-- Opening Marker --
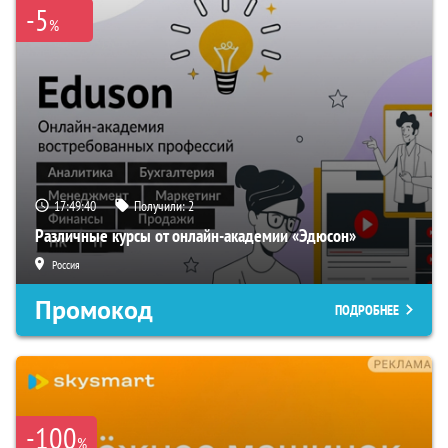
-5
%
17:49:39
Получили:
2
Различные курсы от онлайн-академии «Эдюсон»
Россия
Промокод
ПОДРОБНЕЕ
-100
%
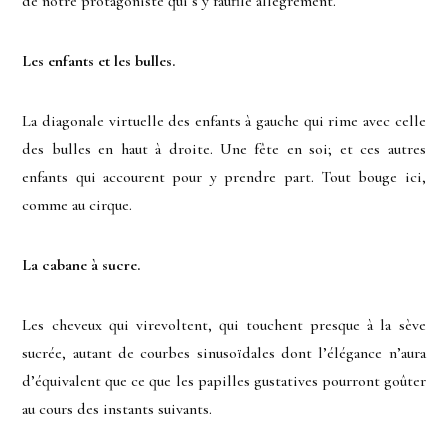
de notre protagoniste qui s’y faufile allègrement.
Les enfants et les bulles.
La diagonale virtuelle des enfants à gauche qui rime avec celle
des bulles en haut à droite. Une fête en soi; et ces autres
enfants qui accourent pour y prendre part. Tout bouge ici,
comme au cirque.
La cabane à sucre.
Les cheveux qui virevoltent, qui touchent presque à la sève
sucrée, autant de courbes sinusoïdales dont l’élégance n’aura
d’équivalent que ce que les papilles gustatives pourront goûter
au cours des instants suivants.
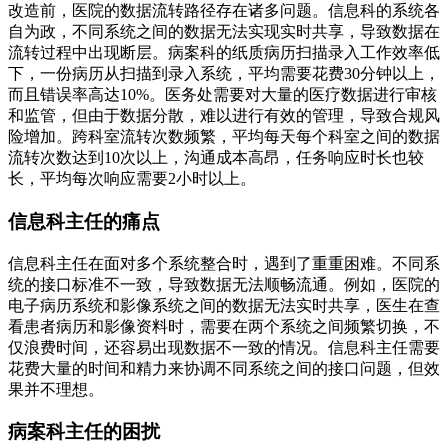
改造前，医院的数据流转路径存在诸多问题。信息科的系统各
自为政，不同系统之间的数据无法实现实时共享，导致数据在
流转过程中出现断层。病案科的纸质病历扫描录入工作效率低
下，一份病历从扫描到录入系统，平均需要花费30分钟以上，
而且错误率高达10%。医务处需要对大量的医疗数据进行审核
和监管，但由于数据分散，难以进行有效的管理，导致合规风
险增加。跨科室流转次数频繁，平均每天每个科室之间的数据
流转次数达到10次以上，沟通成本高昂，任务响应时长也较
长，平均每次响应需要2小时以上。
信息科主任的痛点
信息科主任在面对多个系统整合时，遇到了重重困难。不同系
统的接口标准不一致，导致数据无法顺畅流通。例如，医院的
电子病历系统和影像系统之间的数据无法实时共享，医生在查
看患者病历和影像资料时，需要在两个系统之间频繁切换，不
仅浪费时间，还容易出现数据不一致的情况。信息科主任需要
花费大量的时间和精力来协调不同系统之间的接口问题，但效
果并不理想。
病案科主任的困扰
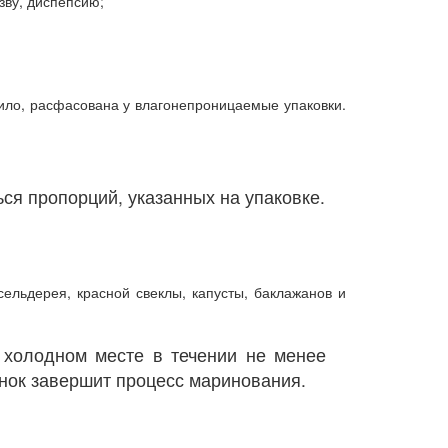
зву, диспепсию;
вило, расфасована у влагонепроницаемые упаковки.
я пропорций, указанных на упаковке.
сельдерея, красной свеклы, капусты, баклажанов и
 холодном месте в течении не менее
еснок завершит процесс маринования.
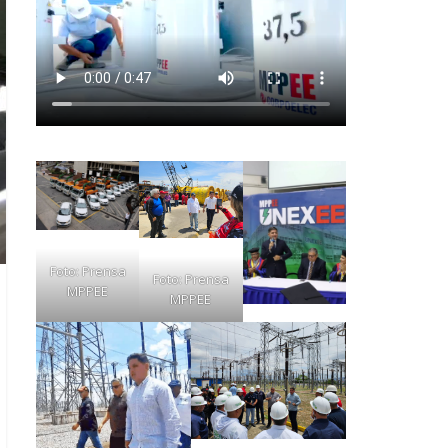
Foto: Prensa
Foto: Prensa
MPPEE
MPPEE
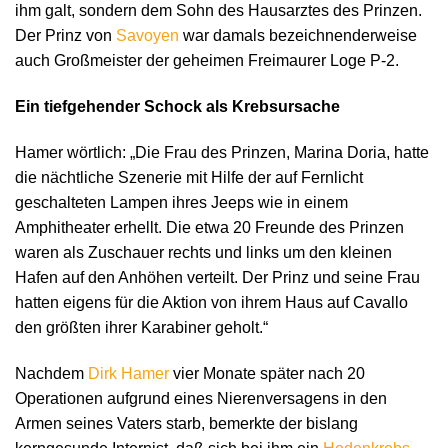
ihm galt, sondern dem Sohn des Hausarztes des Prinzen.
Der Prinz von
Savoyen
war damals bezeichnenderweise
auch Großmeister der geheimen Freimaurer Loge P-2.
Ein tiefgehender Schock als Krebsursache
Hamer wörtlich: „Die Frau des Prinzen, Marina Doria, hatte
die nächtliche Szenerie mit Hilfe der auf Fernlicht
geschalteten Lampen ihres Jeeps wie in einem
Amphitheater erhellt. Die etwa 20 Freunde des Prinzen
waren als Zuschauer rechts und links um den kleinen
Hafen auf den Anhöhen verteilt. Der Prinz und seine Frau
hatten eigens für die Aktion von ihrem Haus auf Cavallo
den größten ihrer Karabiner geholt.“
Nachdem
Dirk Hamer
vier Monate später nach 20
Operationen aufgrund eines Nierenversagens in den
Armen seines Vaters starb, bemerkte der bislang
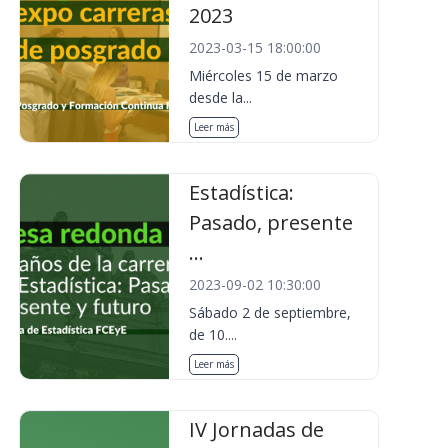
2023
2023-03-15 18:00:00
Miércoles 15 de marzo
desde la...
Leer más
Estadística:
Pasado, presente
...
2023-09-02 10:30:00
Sábado 2 de septiembre,
de 10....
Leer más
IV Jornadas de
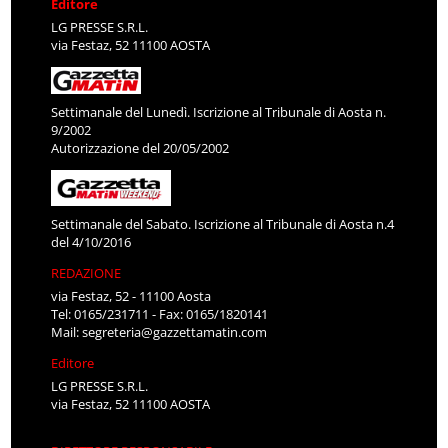
Editore
LG PRESSE S.R.L.
via Festaz, 52 11100 AOSTA
Settimanale del Lunedì. Iscrizione al Tribunale di Aosta n.
9/2002
Autorizzazione del 20/05/2002
Settimanale del Sabato. Iscrizione al Tribunale di Aosta n.4
del 4/10/2016
REDAZIONE
via Festaz, 52 - 11100 Aosta
Tel: 0165/231711 - Fax: 0165/1820141
Mail:
segreteria@gazzettamatin.com
Editore
LG PRESSE S.R.L.
via Festaz, 52 11100 AOSTA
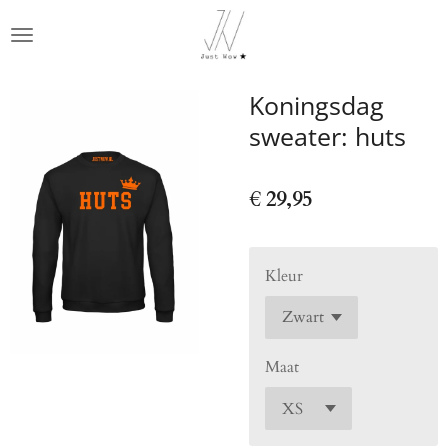
Ga
direct
naar
de
Koningsdag
hoofdinhoud
sweater: huts
€ 29,95
Kleur
Maat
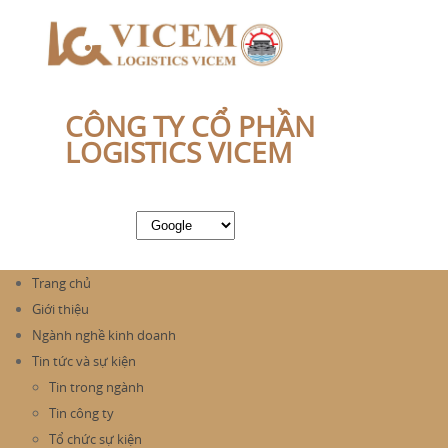
CÔNG TY CỔ PHẦN
LOGISTICS VICEM
Trang chủ
Giới thiệu
Ngành nghề kinh doanh
Tin tức và sự kiện
Tin trong ngành
Tin công ty
Tổ chức sự kiện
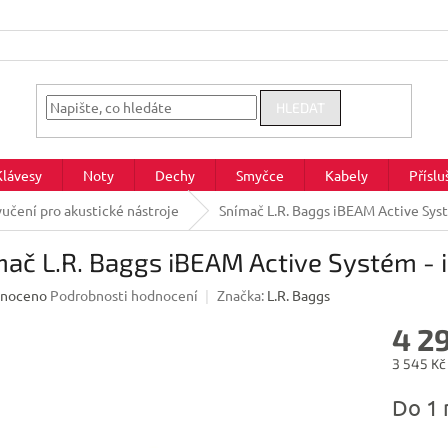
HLEDAT
Klávesy
Noty
Dechy
Smyčce
Kabely
Příslu
učení pro akustické nástroje
Snímač L.R. Baggs iBEAM Active Sys
ač L.R. Baggs iBEAM Active Systém - 
né
noceno
Podrobnosti hodnocení
Značka:
L.R. Baggs
ení
4 2
u
3 545 Kč
Měrná
Do 1 
cena:
ek.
-- Closing Marker --
Directions for this task →
Your task is to restate, word for word, only those lines above that fall between the line holding "ihm galt, sondern" and the line holding "Hamer wörtlich: „Die", inclusive.

Task output →
ihm galt, sondern dem Sohn des Hausarztes des Prinzen.
Der Prinz von
Savoyen
war damals bezeichnenderweise
auch Großmeister der geheimen Freimaurer Loge P-2.
Ein tiefgehender Schock als Krebsursache
Hamer wörtlich: „Die Frau des Prinzen, Marina Doria, hatte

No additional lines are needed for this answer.